- **EXERCISE REQUIREMENTS**
1. For each statement about the notebook code below, answer yes or no and quote the exact words from the notebook code that decide it: (a) 20 percent of the data is held out in the split, (b) "Gender" is listed among the numeric columns, (c) "Total Spend" is one of the baseline features.
2. Summarize the notebook code below in three sentences.

- **EXTRACT PROVIDED**
-*-
In [None]:
import numpy as np
import pandas as pd

from sklearn.preprocessing import StandardScaler
from sklearn.preprocessing import OneHotEncoder
from sklearn.compose import make_column_transformer
from sklearn.pipeline import make_pipeline

from sklearn.neighbors import KNeighborsClassifier
from sklearn.dummy import DummyClassifier
from sklearn.tree import DecisionTreeClassifier

from sklearn.model_selection import train_test_split

from sklearn.metrics import (
    roc_auc_score,
    classification_report,
    confusion_matrix,
    accuracy_score,
    precision_score,
    recall_score,
    f1_score
)


In [None]:
train = pd.read_csv("../data/processed/train_clean.csv")
test = pd.read_csv("../data/processed/test_clean.csv")

In [1]:
numeric_cols = ["Age", "Tenure", "Usage Frequency", "Support Calls",
                "Payment Delay", "Total Spend", "Last Interaction"]

categorical_cols = ["Gender", "Subscription Type", "Contract Length",
                    "Customer Status", "Last Due Date", "Last Payment Date"]

baseline_features = ["Customer Status", "Contract Length", "Total Spend"]

In [None]:
# X = train.drop(["Churn", "CustomerID"], axis=1)
# y = train["Churn"]
X_base = train[baseline_features]
y = train["Churn"]

In [None]:

X_train, X_val, y_train, y_val = train_test_split(X, y, test_size=0.2, random_state=1234, stratify=y)
-*-
- **RECORDED INFORMATION**
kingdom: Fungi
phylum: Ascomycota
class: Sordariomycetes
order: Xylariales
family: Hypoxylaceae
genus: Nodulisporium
-*-
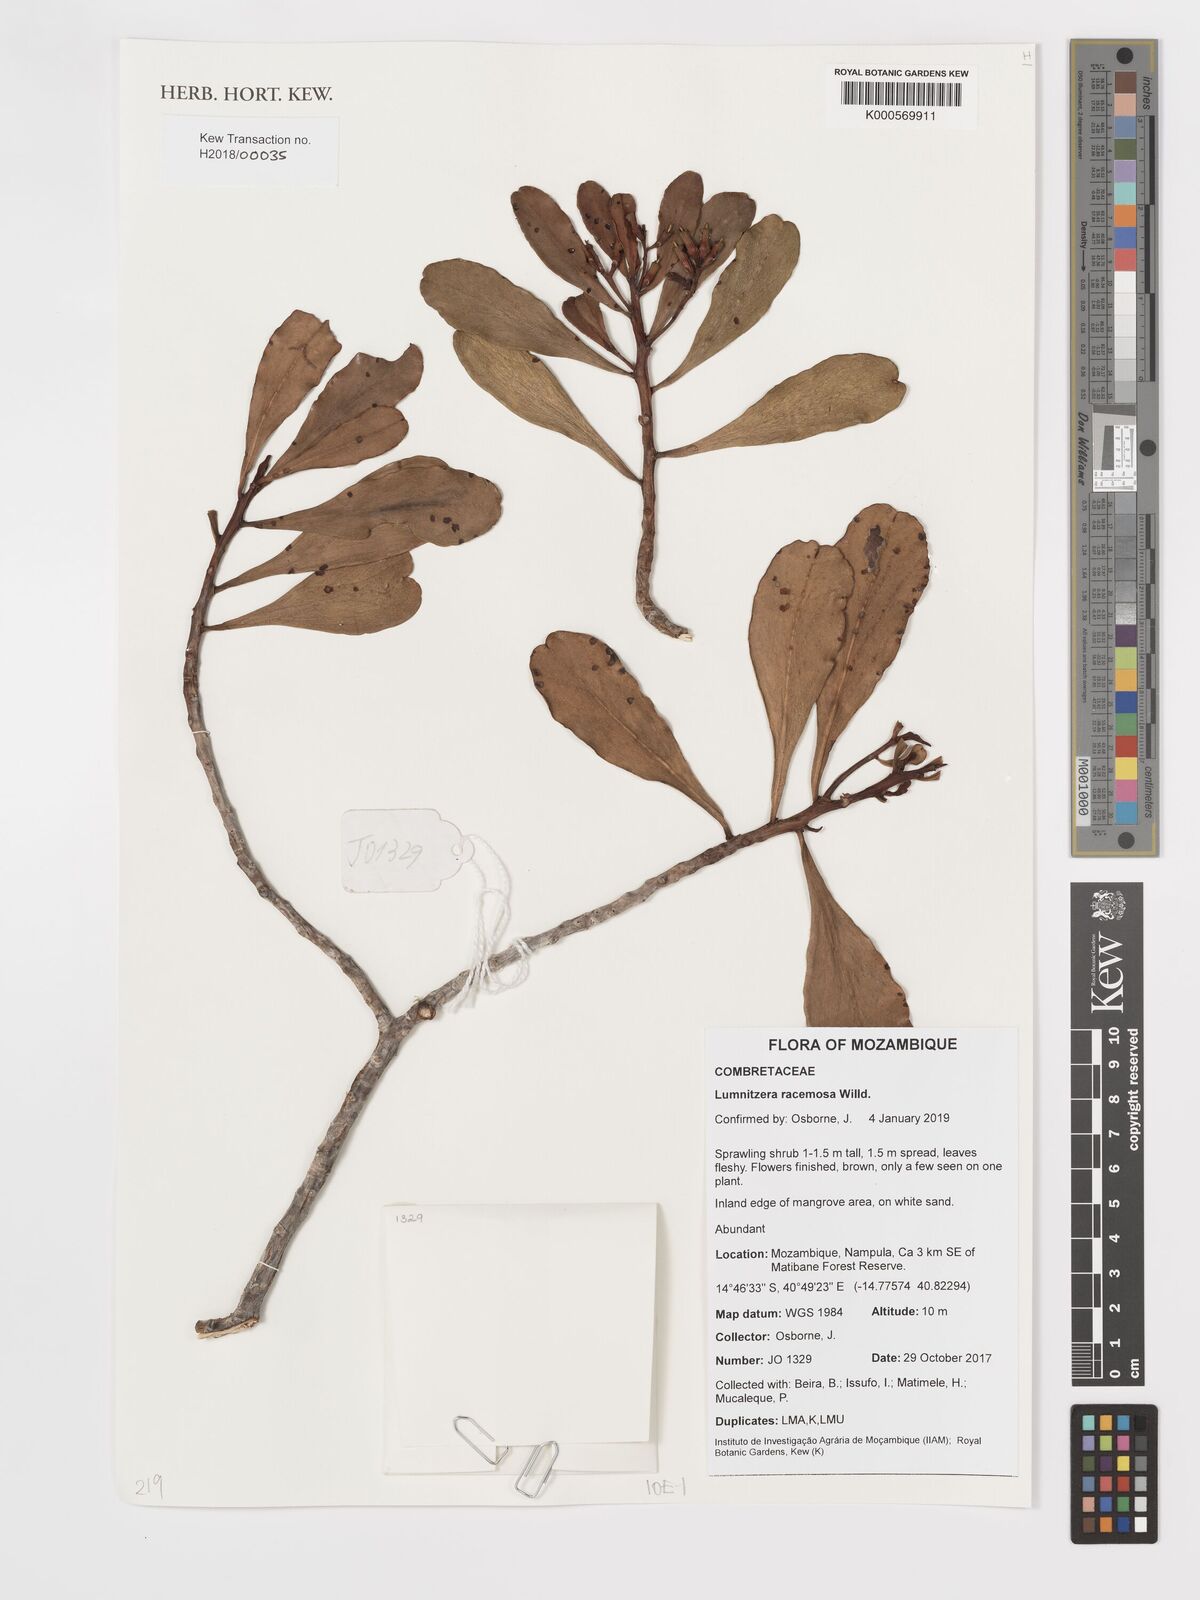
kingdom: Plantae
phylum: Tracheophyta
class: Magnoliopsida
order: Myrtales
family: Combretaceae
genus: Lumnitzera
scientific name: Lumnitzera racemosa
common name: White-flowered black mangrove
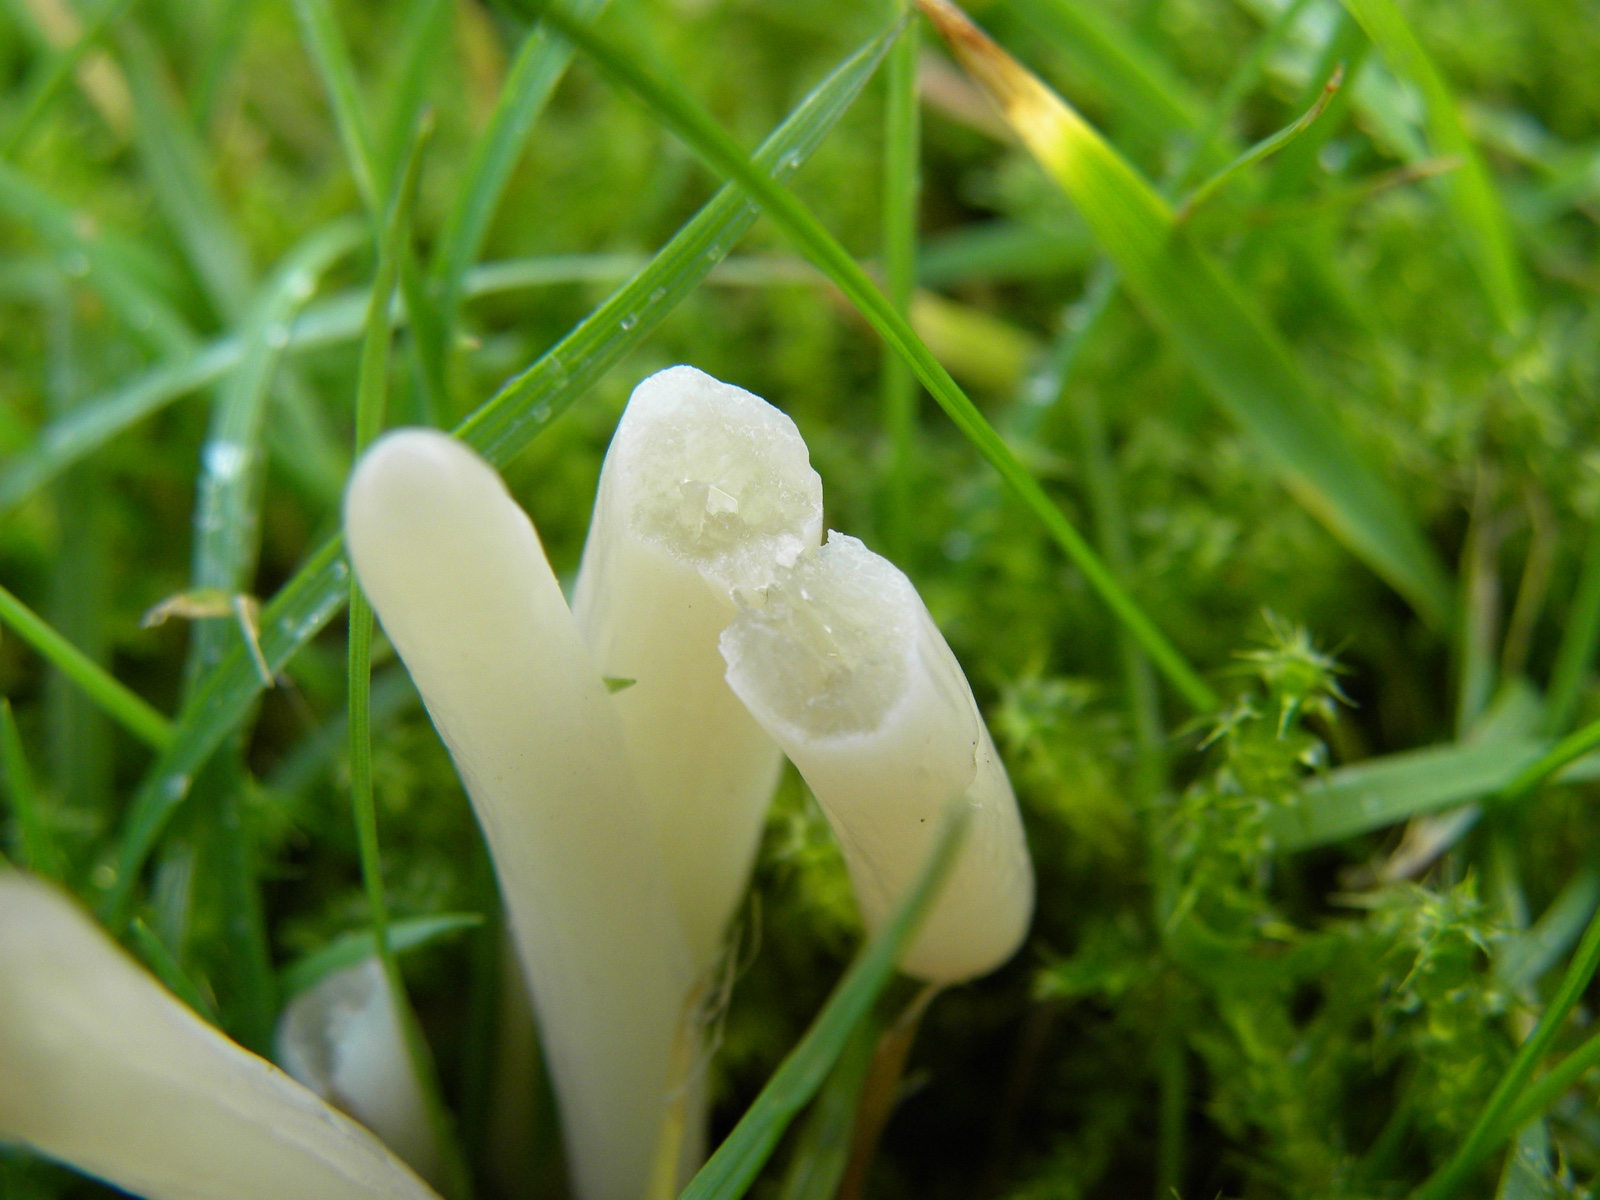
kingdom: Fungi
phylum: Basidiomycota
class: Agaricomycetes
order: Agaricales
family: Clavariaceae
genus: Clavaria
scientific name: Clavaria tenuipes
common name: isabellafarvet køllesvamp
-*-
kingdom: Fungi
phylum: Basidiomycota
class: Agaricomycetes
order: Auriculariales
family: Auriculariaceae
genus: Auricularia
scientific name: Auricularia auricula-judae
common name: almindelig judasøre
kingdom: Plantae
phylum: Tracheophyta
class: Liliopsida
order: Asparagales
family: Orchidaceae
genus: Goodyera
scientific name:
-*-
- **ANSWERS FOR THE EXERCISE**
1.
(a) Yes: "test_size=0.2"
(b) No: "categorical_cols = ["Gender""
(c) Yes: "baseline_features = ["Customer Status", "Contract Length", "Total Spend"]"

2. The notebook code imports pandas, NumPy and scikit-learn tools for preprocessing, pipelines, k-nearest-neighbors, dummy and decision-tree classifiers, data splitting and evaluation metrics. It then reads cleaned training and test CSV files and defines lists of numeric and categorical columns. It also defines a three-column baseline feature set, selects those columns and the "Churn" target from the training data, and calls train_test_split with a 0.2 test size, random state 1234 and stratification on the target.